Saved entries

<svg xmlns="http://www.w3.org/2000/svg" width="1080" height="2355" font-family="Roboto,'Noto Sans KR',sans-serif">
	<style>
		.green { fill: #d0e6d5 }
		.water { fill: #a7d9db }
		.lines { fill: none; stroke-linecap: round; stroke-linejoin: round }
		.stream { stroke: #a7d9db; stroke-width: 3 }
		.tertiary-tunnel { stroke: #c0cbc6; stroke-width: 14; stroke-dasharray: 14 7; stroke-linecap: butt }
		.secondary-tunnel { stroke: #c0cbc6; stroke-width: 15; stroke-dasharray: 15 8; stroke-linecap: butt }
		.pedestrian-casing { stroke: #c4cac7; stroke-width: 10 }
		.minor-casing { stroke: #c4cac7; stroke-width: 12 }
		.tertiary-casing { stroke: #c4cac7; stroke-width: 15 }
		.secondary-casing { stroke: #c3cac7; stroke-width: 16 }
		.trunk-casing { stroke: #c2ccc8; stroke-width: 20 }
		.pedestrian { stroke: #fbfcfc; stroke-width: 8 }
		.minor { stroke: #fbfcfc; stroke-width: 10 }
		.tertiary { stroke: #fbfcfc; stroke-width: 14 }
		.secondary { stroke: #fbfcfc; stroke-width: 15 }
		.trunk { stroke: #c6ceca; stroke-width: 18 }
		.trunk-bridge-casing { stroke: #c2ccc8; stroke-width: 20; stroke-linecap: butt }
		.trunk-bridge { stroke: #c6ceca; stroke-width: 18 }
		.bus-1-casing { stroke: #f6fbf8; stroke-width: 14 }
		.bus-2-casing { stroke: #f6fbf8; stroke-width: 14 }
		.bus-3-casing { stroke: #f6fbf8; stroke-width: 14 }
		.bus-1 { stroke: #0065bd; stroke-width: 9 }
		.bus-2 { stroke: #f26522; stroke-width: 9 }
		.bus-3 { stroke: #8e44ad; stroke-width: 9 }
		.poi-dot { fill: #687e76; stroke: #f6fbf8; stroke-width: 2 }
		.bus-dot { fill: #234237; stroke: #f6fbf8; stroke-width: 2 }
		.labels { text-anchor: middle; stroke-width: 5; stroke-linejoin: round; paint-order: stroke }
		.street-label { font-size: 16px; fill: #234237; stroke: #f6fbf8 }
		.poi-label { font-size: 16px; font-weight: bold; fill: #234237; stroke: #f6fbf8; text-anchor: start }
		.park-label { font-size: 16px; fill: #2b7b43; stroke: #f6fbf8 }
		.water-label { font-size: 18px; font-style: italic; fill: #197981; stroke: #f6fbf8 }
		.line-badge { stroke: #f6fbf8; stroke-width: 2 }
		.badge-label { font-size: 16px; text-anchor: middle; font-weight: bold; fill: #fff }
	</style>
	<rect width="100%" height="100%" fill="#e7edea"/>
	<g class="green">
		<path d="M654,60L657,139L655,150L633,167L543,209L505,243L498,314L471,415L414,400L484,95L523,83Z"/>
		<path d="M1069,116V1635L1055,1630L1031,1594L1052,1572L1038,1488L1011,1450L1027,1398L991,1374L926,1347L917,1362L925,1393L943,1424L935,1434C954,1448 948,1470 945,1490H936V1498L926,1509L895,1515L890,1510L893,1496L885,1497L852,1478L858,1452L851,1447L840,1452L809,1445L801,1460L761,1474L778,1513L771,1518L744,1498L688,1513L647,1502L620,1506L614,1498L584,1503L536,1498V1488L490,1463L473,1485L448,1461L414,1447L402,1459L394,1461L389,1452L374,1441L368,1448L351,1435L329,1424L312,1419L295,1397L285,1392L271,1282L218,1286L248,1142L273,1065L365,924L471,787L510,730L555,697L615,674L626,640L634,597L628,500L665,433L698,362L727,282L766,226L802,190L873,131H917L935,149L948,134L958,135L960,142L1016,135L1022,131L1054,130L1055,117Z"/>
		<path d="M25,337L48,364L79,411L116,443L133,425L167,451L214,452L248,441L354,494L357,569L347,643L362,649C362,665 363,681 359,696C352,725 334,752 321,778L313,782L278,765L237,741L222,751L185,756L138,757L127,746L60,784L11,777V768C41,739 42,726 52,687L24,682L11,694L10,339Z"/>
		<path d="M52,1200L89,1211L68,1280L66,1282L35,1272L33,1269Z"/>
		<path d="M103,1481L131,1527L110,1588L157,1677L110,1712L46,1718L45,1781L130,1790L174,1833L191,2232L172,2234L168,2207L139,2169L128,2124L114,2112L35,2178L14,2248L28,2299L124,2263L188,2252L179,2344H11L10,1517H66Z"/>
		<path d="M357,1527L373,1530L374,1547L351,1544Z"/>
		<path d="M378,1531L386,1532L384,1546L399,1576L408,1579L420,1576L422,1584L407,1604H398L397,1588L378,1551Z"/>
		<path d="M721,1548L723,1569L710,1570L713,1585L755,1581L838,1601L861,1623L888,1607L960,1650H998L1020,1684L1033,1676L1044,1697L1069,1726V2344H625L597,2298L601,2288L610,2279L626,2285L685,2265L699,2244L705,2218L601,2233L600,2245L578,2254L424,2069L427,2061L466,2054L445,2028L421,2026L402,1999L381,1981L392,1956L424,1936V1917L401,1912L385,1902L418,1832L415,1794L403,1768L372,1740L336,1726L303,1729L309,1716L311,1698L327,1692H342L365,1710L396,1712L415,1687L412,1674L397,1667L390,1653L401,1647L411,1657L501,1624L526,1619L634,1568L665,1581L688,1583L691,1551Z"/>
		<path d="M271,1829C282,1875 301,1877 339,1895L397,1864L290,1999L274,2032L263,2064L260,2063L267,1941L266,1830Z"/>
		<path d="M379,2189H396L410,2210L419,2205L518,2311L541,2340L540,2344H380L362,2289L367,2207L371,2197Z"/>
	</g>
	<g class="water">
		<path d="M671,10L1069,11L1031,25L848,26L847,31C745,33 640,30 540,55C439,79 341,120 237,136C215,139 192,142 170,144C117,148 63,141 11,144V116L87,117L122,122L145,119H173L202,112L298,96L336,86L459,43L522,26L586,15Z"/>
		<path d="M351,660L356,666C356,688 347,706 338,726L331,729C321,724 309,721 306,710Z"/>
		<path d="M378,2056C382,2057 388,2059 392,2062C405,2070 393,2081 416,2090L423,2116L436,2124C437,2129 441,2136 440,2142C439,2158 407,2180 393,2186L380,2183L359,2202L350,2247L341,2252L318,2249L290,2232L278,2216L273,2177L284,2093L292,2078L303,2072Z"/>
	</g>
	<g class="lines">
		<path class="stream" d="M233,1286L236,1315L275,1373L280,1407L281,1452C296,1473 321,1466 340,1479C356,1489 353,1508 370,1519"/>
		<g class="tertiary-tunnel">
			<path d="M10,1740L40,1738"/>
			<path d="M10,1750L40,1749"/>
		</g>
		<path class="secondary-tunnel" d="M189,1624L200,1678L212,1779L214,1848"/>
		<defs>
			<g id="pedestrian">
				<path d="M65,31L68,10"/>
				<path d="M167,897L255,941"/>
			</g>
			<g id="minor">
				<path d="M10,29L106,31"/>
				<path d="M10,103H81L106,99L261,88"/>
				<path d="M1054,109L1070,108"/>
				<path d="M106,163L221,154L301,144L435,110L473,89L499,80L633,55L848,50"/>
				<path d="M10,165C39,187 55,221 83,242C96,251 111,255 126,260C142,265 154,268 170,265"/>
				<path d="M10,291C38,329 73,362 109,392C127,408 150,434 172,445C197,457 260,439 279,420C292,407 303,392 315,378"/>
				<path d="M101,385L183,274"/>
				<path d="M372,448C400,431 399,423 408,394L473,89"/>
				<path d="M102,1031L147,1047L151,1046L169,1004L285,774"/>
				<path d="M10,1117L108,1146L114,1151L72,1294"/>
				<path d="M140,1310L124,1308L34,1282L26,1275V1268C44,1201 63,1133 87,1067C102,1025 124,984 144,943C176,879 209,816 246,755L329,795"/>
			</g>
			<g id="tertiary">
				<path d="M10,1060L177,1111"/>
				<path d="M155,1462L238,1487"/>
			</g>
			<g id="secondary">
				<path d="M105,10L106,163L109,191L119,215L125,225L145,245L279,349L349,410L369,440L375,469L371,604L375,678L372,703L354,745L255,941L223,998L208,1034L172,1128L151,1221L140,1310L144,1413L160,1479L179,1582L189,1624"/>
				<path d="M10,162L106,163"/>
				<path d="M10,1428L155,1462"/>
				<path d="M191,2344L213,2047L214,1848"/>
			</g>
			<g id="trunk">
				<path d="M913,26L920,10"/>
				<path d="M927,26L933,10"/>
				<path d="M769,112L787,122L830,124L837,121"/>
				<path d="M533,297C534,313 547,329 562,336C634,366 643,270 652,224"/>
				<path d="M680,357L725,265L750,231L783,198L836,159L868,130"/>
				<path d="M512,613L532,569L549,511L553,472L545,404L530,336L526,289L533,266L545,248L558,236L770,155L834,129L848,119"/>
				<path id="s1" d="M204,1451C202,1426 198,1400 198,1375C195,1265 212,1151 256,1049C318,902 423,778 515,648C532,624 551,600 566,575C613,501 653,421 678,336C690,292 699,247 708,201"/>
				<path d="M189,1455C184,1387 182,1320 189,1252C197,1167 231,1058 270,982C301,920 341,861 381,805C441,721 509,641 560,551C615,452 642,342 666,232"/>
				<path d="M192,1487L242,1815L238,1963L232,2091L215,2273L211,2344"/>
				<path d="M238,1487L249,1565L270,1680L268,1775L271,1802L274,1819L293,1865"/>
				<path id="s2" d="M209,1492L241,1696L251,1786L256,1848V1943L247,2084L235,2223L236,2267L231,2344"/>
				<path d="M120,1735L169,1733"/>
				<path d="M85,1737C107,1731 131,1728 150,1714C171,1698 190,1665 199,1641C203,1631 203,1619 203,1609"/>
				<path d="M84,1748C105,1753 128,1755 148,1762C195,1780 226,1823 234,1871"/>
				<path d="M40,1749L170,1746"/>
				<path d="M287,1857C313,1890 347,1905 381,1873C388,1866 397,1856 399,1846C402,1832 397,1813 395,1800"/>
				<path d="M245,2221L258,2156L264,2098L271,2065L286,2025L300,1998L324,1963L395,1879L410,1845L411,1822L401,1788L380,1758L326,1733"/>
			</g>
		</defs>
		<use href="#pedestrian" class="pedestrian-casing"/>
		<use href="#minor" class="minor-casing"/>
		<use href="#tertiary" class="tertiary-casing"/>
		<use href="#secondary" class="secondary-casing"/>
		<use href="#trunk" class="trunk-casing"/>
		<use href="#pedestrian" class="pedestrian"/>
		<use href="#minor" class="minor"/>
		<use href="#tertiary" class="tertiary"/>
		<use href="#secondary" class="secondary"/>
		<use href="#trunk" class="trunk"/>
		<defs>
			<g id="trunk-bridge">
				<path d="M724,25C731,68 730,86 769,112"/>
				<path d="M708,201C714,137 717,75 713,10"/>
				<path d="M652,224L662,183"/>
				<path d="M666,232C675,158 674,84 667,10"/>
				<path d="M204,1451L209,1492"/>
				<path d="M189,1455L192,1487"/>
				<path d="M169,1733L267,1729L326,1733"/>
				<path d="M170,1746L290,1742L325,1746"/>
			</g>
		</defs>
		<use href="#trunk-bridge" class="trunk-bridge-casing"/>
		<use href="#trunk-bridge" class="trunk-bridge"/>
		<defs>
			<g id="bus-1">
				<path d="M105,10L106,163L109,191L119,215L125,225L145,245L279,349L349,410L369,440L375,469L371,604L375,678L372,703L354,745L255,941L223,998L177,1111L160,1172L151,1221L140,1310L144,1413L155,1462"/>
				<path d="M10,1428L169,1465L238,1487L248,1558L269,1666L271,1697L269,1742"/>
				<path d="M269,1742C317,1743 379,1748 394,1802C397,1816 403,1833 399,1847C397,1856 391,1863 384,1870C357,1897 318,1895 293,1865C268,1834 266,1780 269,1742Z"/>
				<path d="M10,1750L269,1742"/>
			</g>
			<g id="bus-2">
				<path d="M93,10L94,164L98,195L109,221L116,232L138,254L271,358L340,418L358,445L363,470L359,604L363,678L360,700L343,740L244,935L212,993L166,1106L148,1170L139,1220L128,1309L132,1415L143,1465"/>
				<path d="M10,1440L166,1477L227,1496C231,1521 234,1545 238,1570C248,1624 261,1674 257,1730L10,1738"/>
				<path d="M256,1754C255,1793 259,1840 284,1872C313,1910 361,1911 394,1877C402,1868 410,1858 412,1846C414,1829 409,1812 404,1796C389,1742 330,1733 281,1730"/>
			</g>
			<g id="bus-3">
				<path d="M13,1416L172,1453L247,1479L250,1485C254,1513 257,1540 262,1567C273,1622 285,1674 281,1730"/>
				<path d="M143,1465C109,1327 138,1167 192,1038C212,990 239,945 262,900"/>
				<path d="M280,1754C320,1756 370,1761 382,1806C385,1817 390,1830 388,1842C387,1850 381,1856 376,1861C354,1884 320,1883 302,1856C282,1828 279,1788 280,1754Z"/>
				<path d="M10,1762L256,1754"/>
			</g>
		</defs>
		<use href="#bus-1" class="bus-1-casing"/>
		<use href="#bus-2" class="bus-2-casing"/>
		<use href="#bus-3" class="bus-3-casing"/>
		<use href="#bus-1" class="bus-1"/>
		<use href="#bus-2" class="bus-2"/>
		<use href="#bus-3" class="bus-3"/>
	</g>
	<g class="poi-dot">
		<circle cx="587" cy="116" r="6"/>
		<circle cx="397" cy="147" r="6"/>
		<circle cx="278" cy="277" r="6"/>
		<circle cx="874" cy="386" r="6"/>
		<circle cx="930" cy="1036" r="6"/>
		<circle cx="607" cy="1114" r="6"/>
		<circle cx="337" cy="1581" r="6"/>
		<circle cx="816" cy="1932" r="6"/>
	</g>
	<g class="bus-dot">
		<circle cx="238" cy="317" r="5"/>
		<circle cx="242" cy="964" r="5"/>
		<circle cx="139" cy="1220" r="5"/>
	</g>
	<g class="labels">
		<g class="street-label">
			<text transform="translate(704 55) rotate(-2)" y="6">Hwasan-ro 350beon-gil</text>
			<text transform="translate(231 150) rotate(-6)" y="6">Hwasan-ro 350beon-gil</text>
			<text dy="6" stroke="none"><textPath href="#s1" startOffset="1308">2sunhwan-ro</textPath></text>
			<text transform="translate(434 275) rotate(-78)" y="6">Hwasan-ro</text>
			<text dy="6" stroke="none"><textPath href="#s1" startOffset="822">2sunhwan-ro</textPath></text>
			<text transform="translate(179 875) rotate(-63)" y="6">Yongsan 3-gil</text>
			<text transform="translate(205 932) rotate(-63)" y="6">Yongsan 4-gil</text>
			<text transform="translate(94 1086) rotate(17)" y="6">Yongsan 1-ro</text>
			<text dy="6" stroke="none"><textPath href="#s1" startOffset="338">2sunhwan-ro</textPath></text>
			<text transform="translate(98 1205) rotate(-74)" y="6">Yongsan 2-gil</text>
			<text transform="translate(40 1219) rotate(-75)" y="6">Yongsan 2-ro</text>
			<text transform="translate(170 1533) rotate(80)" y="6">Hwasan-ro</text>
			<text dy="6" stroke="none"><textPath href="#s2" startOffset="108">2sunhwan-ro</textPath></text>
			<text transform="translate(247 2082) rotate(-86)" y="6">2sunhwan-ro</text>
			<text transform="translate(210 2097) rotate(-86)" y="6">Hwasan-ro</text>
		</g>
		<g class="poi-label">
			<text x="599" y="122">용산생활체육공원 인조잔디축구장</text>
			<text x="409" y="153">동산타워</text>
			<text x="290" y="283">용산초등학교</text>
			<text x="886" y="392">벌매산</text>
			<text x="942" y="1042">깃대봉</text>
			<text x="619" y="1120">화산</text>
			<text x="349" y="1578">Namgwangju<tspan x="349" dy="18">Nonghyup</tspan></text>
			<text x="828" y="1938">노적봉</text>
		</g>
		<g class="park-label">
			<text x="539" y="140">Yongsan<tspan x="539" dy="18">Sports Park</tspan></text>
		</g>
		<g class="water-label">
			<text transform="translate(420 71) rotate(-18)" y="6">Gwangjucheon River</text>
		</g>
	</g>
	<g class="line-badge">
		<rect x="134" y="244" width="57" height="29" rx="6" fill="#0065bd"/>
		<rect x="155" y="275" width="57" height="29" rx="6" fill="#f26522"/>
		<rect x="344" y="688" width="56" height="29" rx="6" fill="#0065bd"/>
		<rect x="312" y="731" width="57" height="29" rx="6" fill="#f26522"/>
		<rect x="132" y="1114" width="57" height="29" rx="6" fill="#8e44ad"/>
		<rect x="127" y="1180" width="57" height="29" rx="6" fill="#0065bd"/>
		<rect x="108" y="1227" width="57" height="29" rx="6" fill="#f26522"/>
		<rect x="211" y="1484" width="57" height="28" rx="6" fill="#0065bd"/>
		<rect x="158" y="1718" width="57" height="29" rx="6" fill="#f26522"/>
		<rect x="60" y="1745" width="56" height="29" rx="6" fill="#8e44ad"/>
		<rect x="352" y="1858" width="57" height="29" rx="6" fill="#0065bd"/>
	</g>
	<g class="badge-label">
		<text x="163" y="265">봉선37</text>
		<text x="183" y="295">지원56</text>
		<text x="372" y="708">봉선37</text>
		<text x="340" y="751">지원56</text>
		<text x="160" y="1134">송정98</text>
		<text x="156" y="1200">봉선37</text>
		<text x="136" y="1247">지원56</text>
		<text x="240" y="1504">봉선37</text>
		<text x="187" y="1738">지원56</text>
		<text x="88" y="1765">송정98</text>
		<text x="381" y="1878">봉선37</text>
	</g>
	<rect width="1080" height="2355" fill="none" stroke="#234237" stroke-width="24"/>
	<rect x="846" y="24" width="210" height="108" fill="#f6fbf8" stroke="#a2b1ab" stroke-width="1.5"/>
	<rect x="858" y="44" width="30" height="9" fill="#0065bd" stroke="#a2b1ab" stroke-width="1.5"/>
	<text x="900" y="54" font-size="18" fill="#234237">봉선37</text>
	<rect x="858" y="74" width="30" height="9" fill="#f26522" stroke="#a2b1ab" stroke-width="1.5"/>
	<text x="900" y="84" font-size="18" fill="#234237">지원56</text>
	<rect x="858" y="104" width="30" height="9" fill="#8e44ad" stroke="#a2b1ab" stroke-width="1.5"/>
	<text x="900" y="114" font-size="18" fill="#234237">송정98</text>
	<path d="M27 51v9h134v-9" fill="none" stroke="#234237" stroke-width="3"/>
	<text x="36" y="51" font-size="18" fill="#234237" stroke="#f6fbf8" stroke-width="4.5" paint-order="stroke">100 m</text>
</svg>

▶ _Directions for this task_
Show every line in the records above that contains the word "lines".

▶ _Exercise solution_
		.lines { fill: none; stroke-linecap: round; stroke-linejoin: round }
	<g class="lines">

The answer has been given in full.